Blogging since 1996 regarding past and potential nuclear disasters. Learning about them since about 1968.
Saturday, November 2, 2024
Every Nuclear Waste Factory and Nuclear Waste Dump Should Be Surrounded by Wind Turbines...for protection!
Think about how the terrorists flew the large commercial airliners into the Twin Towers and the Pentagon. Horizontally. The fourth plane was undoubtedly supposed to make an attack on the Capital itself, but was nearly taken over by several heroic passengers, so the terrorists simply dove the plane into the ground near Shanksville, Pennsylvania.
Kamikazi pilots during World War Two did it the same way, diving only if they had to because the situation required it due to "ack-ack" (anti-aircraft fire coming up from the target area) or Allied fighters. Given a choice, it was always a horizontal attack on a ship.

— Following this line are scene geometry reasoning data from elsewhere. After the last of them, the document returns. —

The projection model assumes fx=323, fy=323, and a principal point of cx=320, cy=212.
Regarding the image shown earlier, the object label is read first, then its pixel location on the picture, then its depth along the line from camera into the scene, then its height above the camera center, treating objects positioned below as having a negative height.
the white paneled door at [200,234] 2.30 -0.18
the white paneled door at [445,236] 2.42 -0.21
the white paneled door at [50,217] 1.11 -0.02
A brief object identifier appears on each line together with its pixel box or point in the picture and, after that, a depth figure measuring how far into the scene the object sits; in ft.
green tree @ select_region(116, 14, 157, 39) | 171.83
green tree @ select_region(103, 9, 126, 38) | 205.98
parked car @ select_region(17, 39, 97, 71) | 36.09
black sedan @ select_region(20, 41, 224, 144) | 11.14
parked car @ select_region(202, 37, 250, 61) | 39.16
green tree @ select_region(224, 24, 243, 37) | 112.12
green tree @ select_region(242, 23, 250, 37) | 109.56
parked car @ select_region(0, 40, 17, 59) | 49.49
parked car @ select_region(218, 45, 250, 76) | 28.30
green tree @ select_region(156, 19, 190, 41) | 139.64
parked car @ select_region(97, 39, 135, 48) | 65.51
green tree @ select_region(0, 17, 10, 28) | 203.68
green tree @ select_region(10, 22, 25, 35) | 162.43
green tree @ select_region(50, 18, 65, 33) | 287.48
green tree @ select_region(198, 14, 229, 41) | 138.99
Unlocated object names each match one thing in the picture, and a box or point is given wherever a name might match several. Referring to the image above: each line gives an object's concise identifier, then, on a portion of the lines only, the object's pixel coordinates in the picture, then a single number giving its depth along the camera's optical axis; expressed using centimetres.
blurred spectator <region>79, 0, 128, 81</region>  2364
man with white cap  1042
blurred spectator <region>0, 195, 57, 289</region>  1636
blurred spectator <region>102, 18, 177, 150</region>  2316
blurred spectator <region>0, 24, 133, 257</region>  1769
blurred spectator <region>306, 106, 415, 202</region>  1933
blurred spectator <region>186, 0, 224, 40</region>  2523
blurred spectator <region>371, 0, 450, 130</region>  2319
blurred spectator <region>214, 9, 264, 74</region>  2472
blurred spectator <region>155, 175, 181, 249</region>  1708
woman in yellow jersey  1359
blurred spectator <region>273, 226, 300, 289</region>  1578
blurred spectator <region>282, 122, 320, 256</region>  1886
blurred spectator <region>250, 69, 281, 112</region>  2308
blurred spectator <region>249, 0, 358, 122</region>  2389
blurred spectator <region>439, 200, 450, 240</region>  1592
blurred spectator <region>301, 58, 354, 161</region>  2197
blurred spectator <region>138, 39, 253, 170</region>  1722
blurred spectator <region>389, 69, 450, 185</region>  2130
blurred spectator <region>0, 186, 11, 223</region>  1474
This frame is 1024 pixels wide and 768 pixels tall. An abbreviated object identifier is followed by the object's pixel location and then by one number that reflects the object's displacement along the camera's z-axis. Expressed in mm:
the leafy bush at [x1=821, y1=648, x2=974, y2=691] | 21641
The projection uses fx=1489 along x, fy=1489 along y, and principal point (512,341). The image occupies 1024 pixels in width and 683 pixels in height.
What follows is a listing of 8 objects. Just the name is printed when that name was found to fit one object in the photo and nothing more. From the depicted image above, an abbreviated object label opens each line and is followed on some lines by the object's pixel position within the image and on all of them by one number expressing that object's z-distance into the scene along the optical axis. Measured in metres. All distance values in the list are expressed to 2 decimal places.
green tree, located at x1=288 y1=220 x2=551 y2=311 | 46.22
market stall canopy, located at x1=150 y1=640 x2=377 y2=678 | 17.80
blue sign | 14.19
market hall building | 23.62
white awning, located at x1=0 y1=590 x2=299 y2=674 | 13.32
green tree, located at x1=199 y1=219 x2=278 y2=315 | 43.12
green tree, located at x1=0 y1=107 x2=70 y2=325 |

Think about what kind of accuracy you would need to dive a commercial jetliner vertically into a reactor. You'd need practice to perform the maneuver, and you'd still need a good bit of luck to hit your mark, since you couldn't possibly practice in real life, with real wind and thermal conditions.
Because of these considerations, there is no BETTER way to protect nuclear waste factories (aka "reactors") or nuclear waste dumps (aka "Independent Spent Fuel Storage Installations" or ISFSIs) from terrorist or even ACCIDENTAL airplane strikes...than surrounding the reactors or ISFSIs with...wind turbines! Who would have thunk it?

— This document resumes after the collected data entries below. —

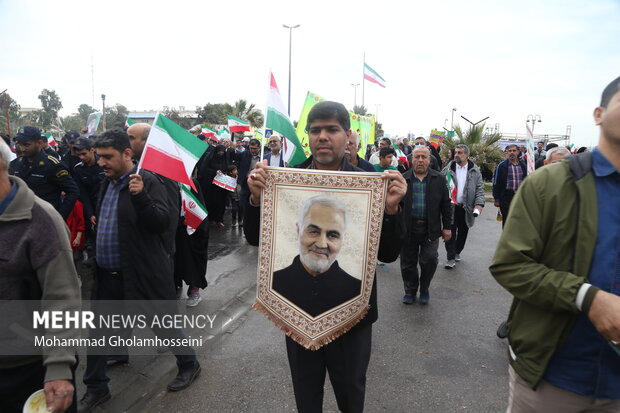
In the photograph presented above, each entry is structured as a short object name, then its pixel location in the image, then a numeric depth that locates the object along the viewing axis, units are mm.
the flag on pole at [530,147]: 5020
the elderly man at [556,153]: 5000
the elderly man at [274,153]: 8803
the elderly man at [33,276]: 1808
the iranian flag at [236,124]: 14063
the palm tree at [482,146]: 16844
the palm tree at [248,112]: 42531
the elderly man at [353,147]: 5367
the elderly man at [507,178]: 7281
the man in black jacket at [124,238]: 2943
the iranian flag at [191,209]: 4613
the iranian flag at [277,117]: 2545
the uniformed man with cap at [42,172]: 5086
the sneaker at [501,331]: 4285
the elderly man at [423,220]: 5141
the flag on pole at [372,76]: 8631
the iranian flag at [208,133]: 13650
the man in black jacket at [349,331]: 2076
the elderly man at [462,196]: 6707
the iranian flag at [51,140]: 13395
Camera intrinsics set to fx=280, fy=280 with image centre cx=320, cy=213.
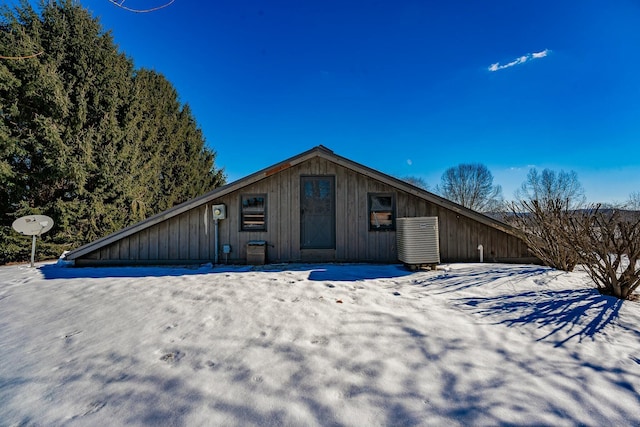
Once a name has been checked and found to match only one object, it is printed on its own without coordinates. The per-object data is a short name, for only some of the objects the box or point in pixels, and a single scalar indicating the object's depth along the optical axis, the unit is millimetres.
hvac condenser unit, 5664
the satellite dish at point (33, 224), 6516
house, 6770
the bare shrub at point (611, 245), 3797
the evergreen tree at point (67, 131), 8109
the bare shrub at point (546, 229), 4941
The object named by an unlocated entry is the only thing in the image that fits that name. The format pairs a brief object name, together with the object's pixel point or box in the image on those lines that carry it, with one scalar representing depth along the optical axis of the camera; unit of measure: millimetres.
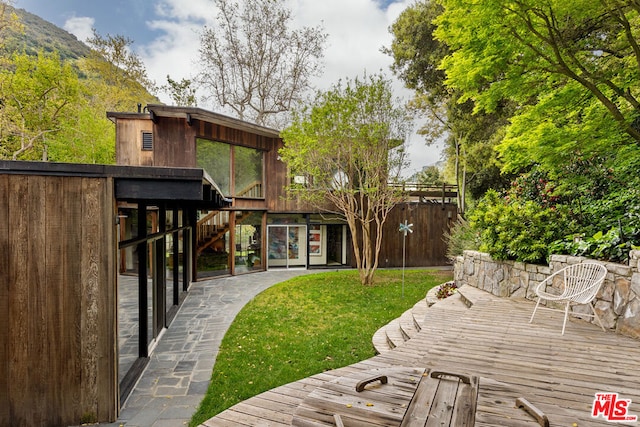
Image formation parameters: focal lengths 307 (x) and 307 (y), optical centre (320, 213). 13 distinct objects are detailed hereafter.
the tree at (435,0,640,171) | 4180
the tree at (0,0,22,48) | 11617
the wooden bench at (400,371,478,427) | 1384
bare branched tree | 14344
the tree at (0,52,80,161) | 12539
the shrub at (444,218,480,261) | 8477
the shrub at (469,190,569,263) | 5172
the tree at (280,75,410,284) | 8633
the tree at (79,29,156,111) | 16833
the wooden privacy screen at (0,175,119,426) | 2725
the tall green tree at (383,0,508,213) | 11688
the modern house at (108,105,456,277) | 9344
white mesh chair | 3604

These wind turbines would have not effect on normal commercial flights, which are well above even the tallest wind turbine -- not that I have anything against tethered wind turbines that "float" in the upper atmosphere, which most certainly COULD be in the way of commercial airline traffic...except that traffic is all on preplanned routes, first of all, and second of all: We all need speedy cheap long-distance ground transportation.

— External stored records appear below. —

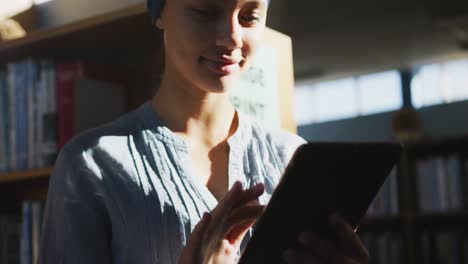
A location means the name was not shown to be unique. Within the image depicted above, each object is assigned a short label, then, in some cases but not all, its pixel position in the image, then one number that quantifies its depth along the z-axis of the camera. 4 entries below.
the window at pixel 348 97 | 7.42
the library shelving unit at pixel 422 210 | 4.22
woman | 1.04
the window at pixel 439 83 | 6.96
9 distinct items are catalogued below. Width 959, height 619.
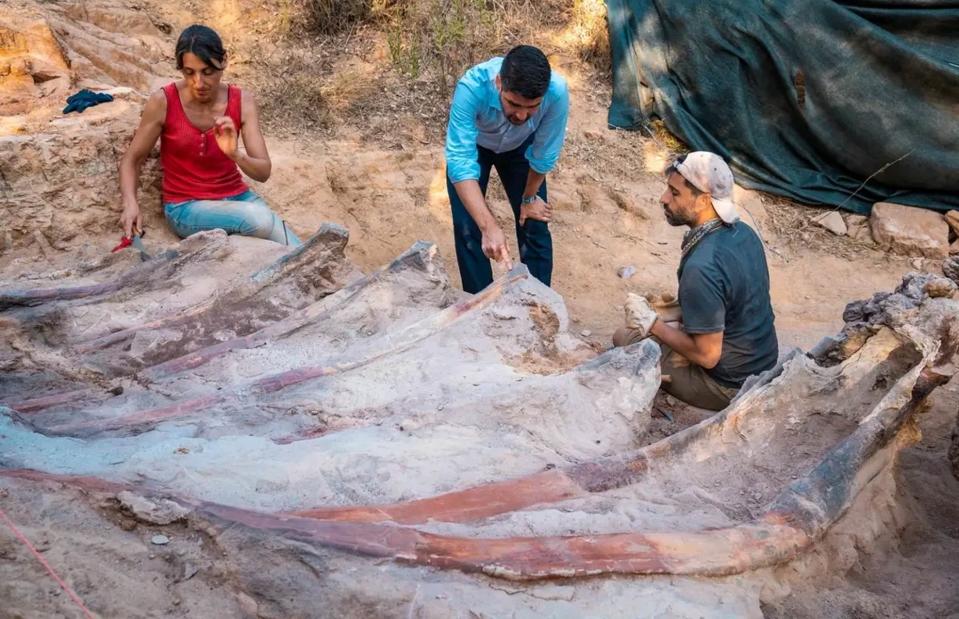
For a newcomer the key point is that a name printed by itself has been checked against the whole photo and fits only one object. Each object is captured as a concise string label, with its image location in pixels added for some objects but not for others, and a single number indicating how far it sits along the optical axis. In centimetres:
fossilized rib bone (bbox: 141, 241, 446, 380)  265
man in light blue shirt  322
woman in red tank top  366
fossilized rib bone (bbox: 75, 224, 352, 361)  287
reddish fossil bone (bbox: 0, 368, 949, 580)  173
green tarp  570
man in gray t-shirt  303
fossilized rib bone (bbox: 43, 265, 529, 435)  221
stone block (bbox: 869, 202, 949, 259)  569
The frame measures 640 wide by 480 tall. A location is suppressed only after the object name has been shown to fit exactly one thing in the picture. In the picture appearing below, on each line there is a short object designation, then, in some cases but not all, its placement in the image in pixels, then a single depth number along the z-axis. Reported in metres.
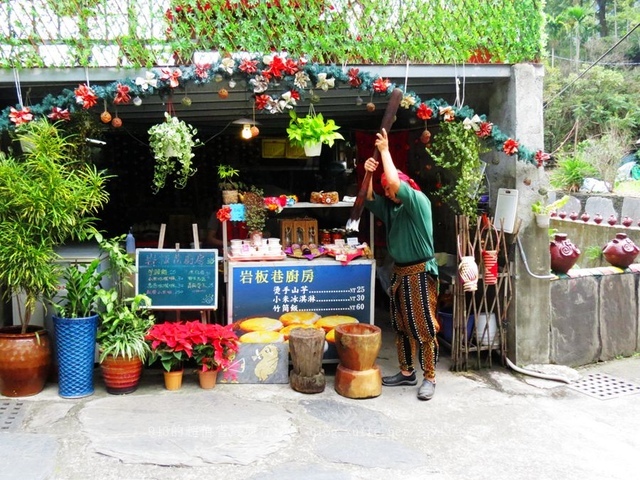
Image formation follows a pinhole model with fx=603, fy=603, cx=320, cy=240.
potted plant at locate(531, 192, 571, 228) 6.48
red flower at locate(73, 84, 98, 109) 5.39
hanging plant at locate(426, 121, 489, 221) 6.23
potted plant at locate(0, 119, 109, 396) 5.25
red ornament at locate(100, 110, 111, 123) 5.59
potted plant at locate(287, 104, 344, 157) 6.18
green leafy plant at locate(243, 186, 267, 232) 6.55
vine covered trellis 5.56
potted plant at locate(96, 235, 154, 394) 5.66
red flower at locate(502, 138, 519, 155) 6.19
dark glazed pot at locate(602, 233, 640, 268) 7.60
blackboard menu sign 6.29
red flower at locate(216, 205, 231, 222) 6.40
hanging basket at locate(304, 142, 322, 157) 6.30
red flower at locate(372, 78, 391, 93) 5.86
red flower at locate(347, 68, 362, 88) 5.84
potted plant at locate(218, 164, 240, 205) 6.63
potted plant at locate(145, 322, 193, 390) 5.78
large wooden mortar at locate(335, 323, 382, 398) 5.71
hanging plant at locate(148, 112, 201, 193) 5.79
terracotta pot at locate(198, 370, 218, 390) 5.92
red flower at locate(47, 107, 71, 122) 5.49
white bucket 6.68
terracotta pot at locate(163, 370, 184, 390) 5.88
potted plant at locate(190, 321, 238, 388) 5.85
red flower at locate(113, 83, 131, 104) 5.47
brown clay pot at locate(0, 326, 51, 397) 5.49
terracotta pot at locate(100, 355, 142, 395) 5.68
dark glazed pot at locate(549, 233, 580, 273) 6.93
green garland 5.48
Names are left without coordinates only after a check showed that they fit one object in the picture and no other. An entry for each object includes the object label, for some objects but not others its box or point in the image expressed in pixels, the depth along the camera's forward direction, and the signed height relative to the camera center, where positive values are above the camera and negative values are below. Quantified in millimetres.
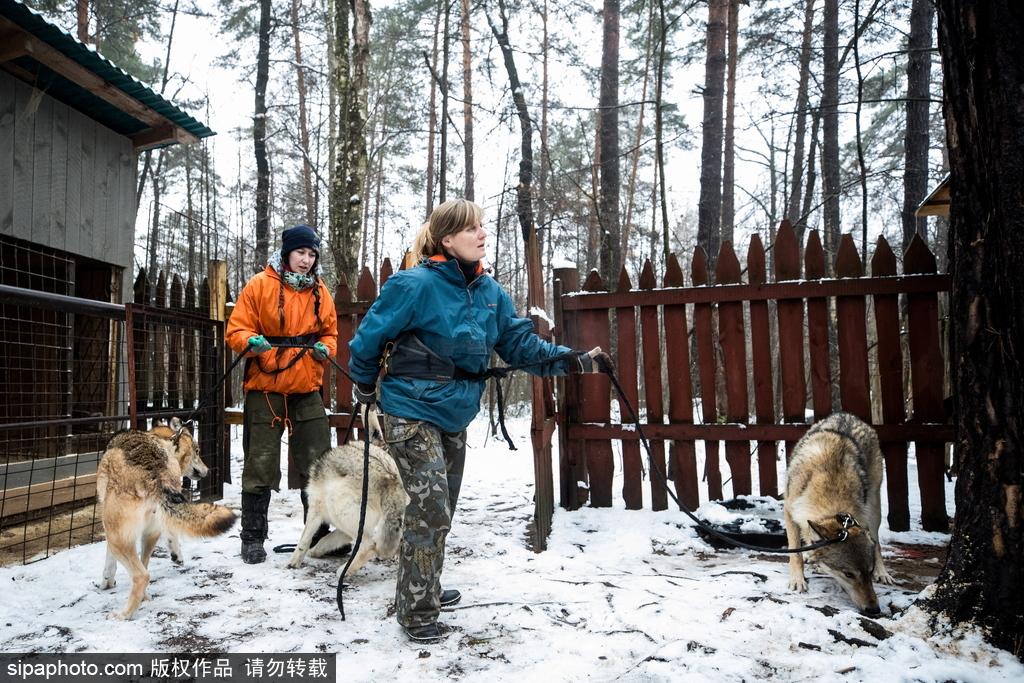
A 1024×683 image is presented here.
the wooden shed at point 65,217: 5199 +1771
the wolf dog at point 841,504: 3043 -893
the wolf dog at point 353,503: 3664 -897
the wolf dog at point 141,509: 3098 -768
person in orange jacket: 4043 +35
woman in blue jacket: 2840 -17
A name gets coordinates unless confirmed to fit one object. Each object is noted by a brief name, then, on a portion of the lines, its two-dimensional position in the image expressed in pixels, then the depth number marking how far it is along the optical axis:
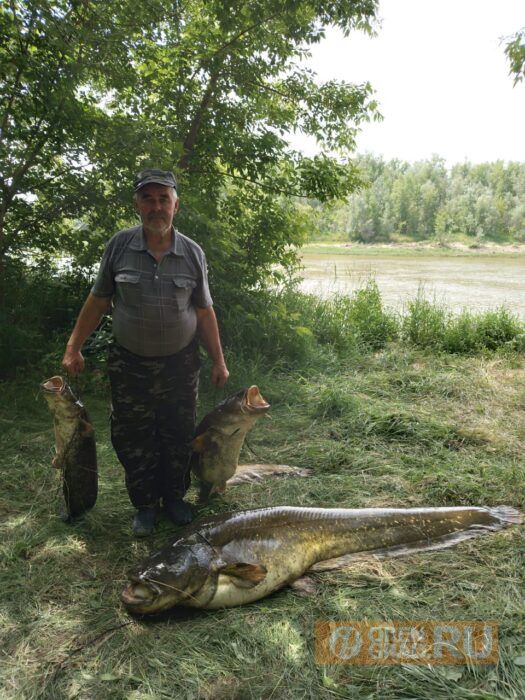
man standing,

Dedicated track national transportation systems are far safer per passenger mile than airplanes will ever be able to achieve, use far less energy, and you can't do any external damage (damage to other things) by hijacking a train -- especially a electric train that can be shut off remotely and might not even have a live operator on board! Have you ever tried to intimidate or threaten a machine?